Beyond the shattered ramparts on which he stood—and steeped in a fetid marinade of blood, human offal, entrails, brains, and the evacuated contents of thousands of bladders and bowels—lay the bodies of some fifteen hundred Moslems. They overflowed the groaning ditch and spilled across the befouled and pestilent no-man’s-land like the stain of some unnatural catastrophe. And Tannhauser felt ashamed. Then he felt ashamed of his shame, for it was a lie, and killing, at least, was honest. Here and there pools of wildfire flickered still, and an arm rose and fell, and a contorted shape struggled vainly from the reeking broth before yielding to the pull of the fresh-slain de
ad and falling back into the mire to struggle no more.
“All these men were born Christian?”
Tannhauser turned to Agoustin Vigneron. The Frenchman’s eyes were swollen and bloodshot and his voice was scorched to a rasp.
“Most of them,” Tannhauser said.
Agoustin shook his head. “How terrible that their souls are now damned forever.”
Tannhauser denied his own despair the luxury of expression. He left the mace standing upright in the rubble, like a pagan shrine to his own evil, and went to find Bors.

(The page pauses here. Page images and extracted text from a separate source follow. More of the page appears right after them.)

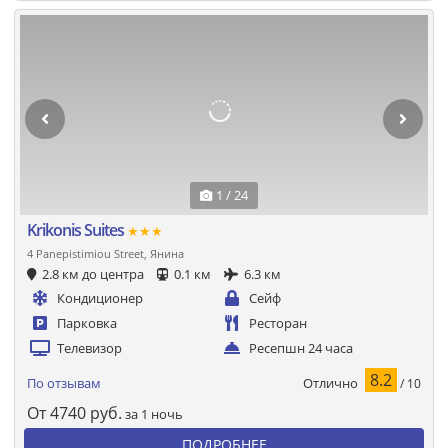
1 / 24
Krikonis Suites
★★★
4 Panepistimiou Street, Янина
2.8 км до центра
0.1 км
6.3 км
Кондиционер
Сейф
Парковка
Ресторан
Телевизор
Ресепшн 24 часа
8.2
Отлично
По отзывам
/ 10
От
4740
руб.
за 1 ночь
ПОДРОБНЕЕ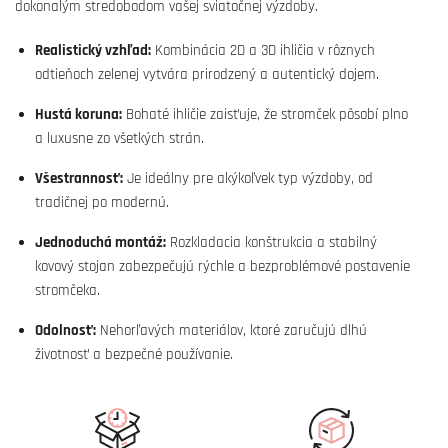
dokonalým stredobodom vašej sviatočnej výzdoby.
Realistický vzhľad:
Kombinácia 2D a 3D ihličia v rôznych
odtieňoch zelenej vytvára prirodzený a autentický dojem.
Hustá koruna:
Bohaté ihličie zaisťuje, že stromček pôsobí plno
a luxusne zo všetkých strán.
Všestrannosť:
Je ideálny pre akýkoľvek typ výzdoby, od
tradičnej po modernú.
Jednoduchá montáž:
Rozkladacia konštrukcia a stabilný
kovový stojan zabezpečujú rýchle a bezproblémové postavenie
stromčeka.
Odolnosť:
Nehorľavých materiálov, ktoré zaručujú dlhú
životnosť a bezpečné používanie.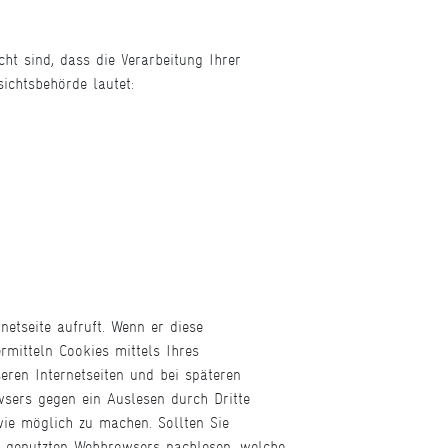
ht sind, dass die Verarbeitung Ihrer
ichtsbehörde lautet:
netseite aufruft. Wenn er diese
rmitteln Cookies mittels Ihres
ren Internetseiten und bei späteren
wsers gegen ein Auslesen durch Dritte
ie möglich zu machen. Sollten Sie
en genutzten Webbrowsers nachlesen, welche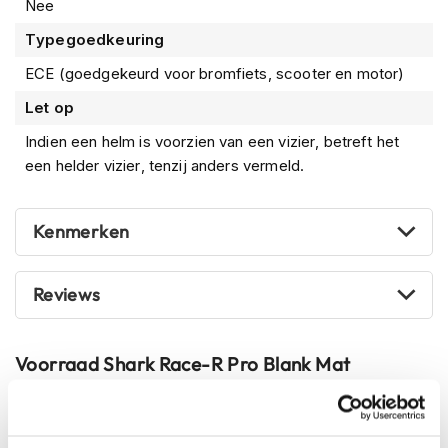
m
Nee
e
Typegoedkeuring
n
ECE (goedgekeurd voor bromfiets, scooter en motor)
S
t
Let op
i
l
Indien een helm is voorzien van een vizier, betreft het
l
een helder vizier, tenzij anders vermeld.
e
m
o
Kenmerken
t
o
r
h
Reviews
e
l
m
Voorraad
Shark Race-R Pro Blank Mat
e
n
Online
Amsterdam
F
l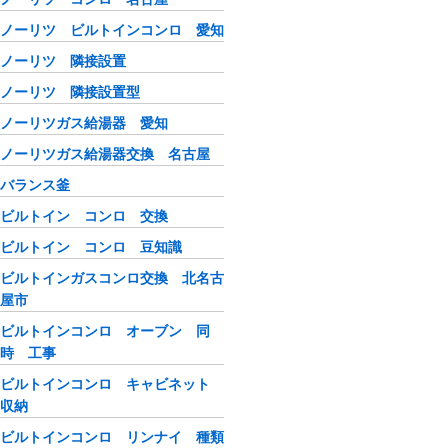
ノーリツ ビルトインコンロ 愛知
ノーリツ 隣接設置
ノーリツ 隣接設置型
ノーリツガス給湯器 愛知
ノーリツガス給湯器交換 名古屋
バランス釜
ビルトイン コンロ 交換
ビルトイン コンロ 豆知識
ビルトインガスコンロ交換 北名古
屋市
ビルトインコンロ オーブン 同
時 工事
ビルトインコンロ キャビネット
収納
ビルトインコンロ リンナイ 種類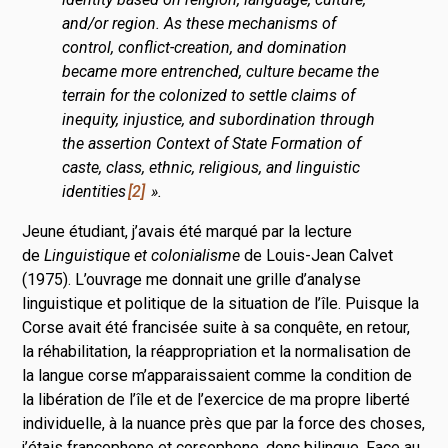
and/or region. As these mechanisms of
control, conflict-creation, and domination
became more entrenched, culture became the
terrain for the colonized to settle claims of
inequity, injustice, and subordination through
the assertion Context of State Formation of
caste, class, ethnic, religious, and linguistic
identities
2
».
Jeune étudiant, j’avais été marqué par la lecture
de
Linguistique et colonialisme
de Louis-Jean Calvet
(1975). L’ouvrage me donnait une grille d’analyse
linguistique et politique de la situation de l’île. Puisque la
Corse avait été francisée suite à sa conquête, en retour,
la réhabilitation, la réappropriation et la normalisation de
la langue corse m’apparaissaient comme la condition de
la libération de l’île et de l’exercice de ma propre liberté
individuelle, à la nuance près que par la force des choses,
j’étais francophone et corsophone, donc bilingue. Face au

He found him out in no-man’s-land, slumped facedown and helmless against a yellow-costumed mound of janissary dead. His right hand still clutched a dagger in a corpse’s chest. Tannhauser lumbered toward him in his tattered boots, stumbling through the debris as wounds to his ankle and knees made themselves apparent. Bors was insensible, and to judge by the rattling stridor in his throat he was choking on his own blood. It took two attempts to roll his steel-clad bulk onto his back. Tannhauser recoiled, momentarily repelled by what he saw. Bors’s face appeared half cut away. A broad deep slash gaped from above his right brow to the left angle of his jaw, the nose and cheek so split that bones and cartilage and gums and teeth gleamed along its course. The right side of his face was so severed from its moorings that it was sliding down over his chin. His contorted lips were blue. The bleeding was spectacular but could not, on rapid reflection, be called torrential.
Tannhauser mastered his horror and with his left hand pushed the drooping flesh up into place and pulled open the mouth and reached inside with his fingers. He scraped out a thick gelatinous plug and a broken tooth and flung the mess aside. Bors wheezed. Tannhauser shoved his hand back in, deeper still, and evacuated another viscid mass. Bors retched and threw his head and shoulders forward, and he heaved up a dark red swill into his lap, and his hands flailed to grab onto his knees, and his chest exploded in a violent spasm of coughs.